A New York Times study, Bell said, “found that, across the board, in any scenario, that Corroon has a 1 percent chance of winning. And so that’ll be interesting to see.”

In response to an audience question about a possible immigrant law in Utah, Bell said seven immigration bills have been filed and will be debated between now and the next legislative session. The Constitution gives the task of nationalization and immigration affairs to the federal government, but Bell said the federal government hasn’t “dealt appropriately” with those issues. The reason, Bell said, is that neither party wants to offend the hispanic community.

He and Herbert have visited Arizona, and spoke with state Sen. Russell Pearce, author of a controversial new Arizona immigration law.
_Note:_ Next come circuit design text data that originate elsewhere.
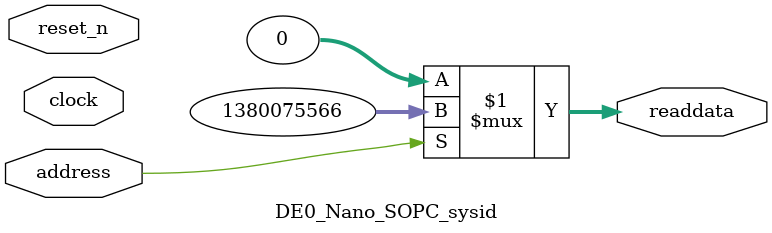
<source format=v>

`timescale 1ns / 1ps
// synthesis translate_on

// turn off superfluous verilog processor warnings 
// altera message_level Level1 
// altera message_off 10034 10035 10036 10037 10230 10240 10030 

module DE0_Nano_SOPC_sysid (
               // inputs:
                address,
                clock,
                reset_n,

               // outputs:
                readdata
             )
;

  output  [ 31: 0] readdata;
  input            address;
  input            clock;
  input            reset_n;

  wire    [ 31: 0] readdata;
  //control_slave, which is an e_avalon_slave
  assign readdata = address ? 1380075566 : 0;

endmodule




</source>
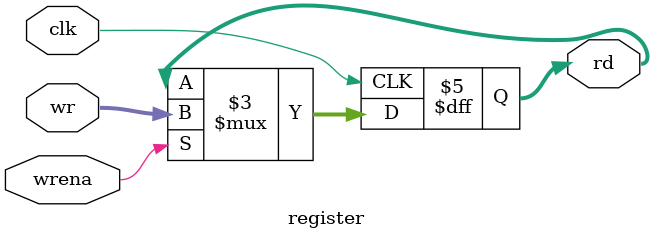
<source format=v>
`timescale 1ns/1ps

module register(clk, wr, rd, wrena);
    parameter WIDTH = 32;
    input clk, wrena;
    input [WIDTH-1:0] wr;
    output reg [WIDTH-1:0] rd;
    initial rd = 0;
    always @ (posedge clk) begin
        if(wrena) rd <= wr;
    end
endmodule
</source>
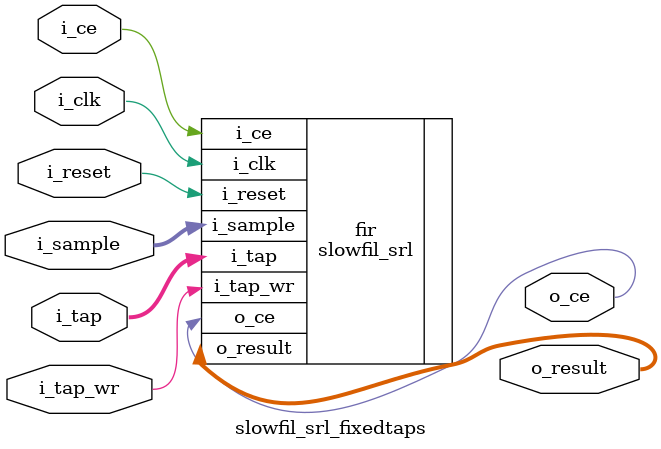
<source format=v>
module  slowfil_srl_fixedtaps(i_clk, i_reset, i_tap_wr, i_tap, i_ce, i_sample, o_ce, o_result);
`ifdef	FORMAL
	parameter		NTAPS=16, IW=9, TW=IW, OW=2*IW+5;
`else
	parameter		NTAPS=128, IW=12, TW=IW, OW=2*IW+7;
`endif
	parameter [0:0]		FIXED_TAPS=0;
	input	wire			i_clk, i_reset;
	//
	input	wire			i_tap_wr;	// Ignored if FIXED_TAPS
	input	wire	[(TW-1):0]	i_tap;		// Ignored if FIXED_TAPS
	//
	input	wire			i_ce;
	input	wire	[(IW-1):0]	i_sample;
	output	wire	          	o_ce;
	output	wire	[(OW-1):0]	o_result;

	// This is a modified variant of the original slowfil that uses a
	// shift-register approach to store all input samples
	slowfil_srl #(.FIXED_TAPS(1), .NTAPS(NTAPS), .IW(IW), .TW(TW), .INITIAL_COEFFS("taps.hex")) fir (.i_clk(i_clk), .i_reset(i_reset), .i_tap_wr(i_tap_wr), .i_tap(i_tap), .i_ce(i_ce), .i_sample(i_sample), .o_ce(o_ce), .o_result(o_result));
endmodule

`include "slowfil_srl.vh"

</source>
Bell said that, during his trip, he saw a great divide about the immigration law, which became law in April.

Critics have said the law turns Arizona in the “police state” that targets hispanics in pursuit of illegal immigrants, while supporters of the law say it “protects” the state from an “invasion” of undocumented aliens.

“It has been, in my view, one of the most polarizing issues that I can even imagine,” Bell said. “It’s really sad.”

Latino advocates strongly feel that the law is a “mean-spirited, racially-motivated bill,” Bell said. Meanwhile, he said, Arizona businessmen say the bill has killed the state economy because of boycotts, cancellations of conventions, among other things.

USU political science major Terry Camp, president of USU’s College Republicans, said the immigration discussion was one of the most interesting parts of Bell’s speech. He said he found it interesting that the lieutenant governor pointed out that with the bill comes economical and human rights issues.

“I thought he handled them [critics] in a really civil way,” Camp said.

Anna Harris, an international studies major and president of the College Democrats, also thought the immigration issue was intriguing, though she said she didn’t necessarily agree with Bell on the issue of states individually setting their own immigration laws. The federal government needs to address the issue, she said.

“Having 50 different immigration policies just seems kind of ineffective,” Harris said.

Overall, she thought Bell concentrated too much on national issues that are easily ridiculed by Republicans and highly unpopular. However, she found his many mentions of the two political parties in favorable and unfavorable light to be a “breath of fresh air.”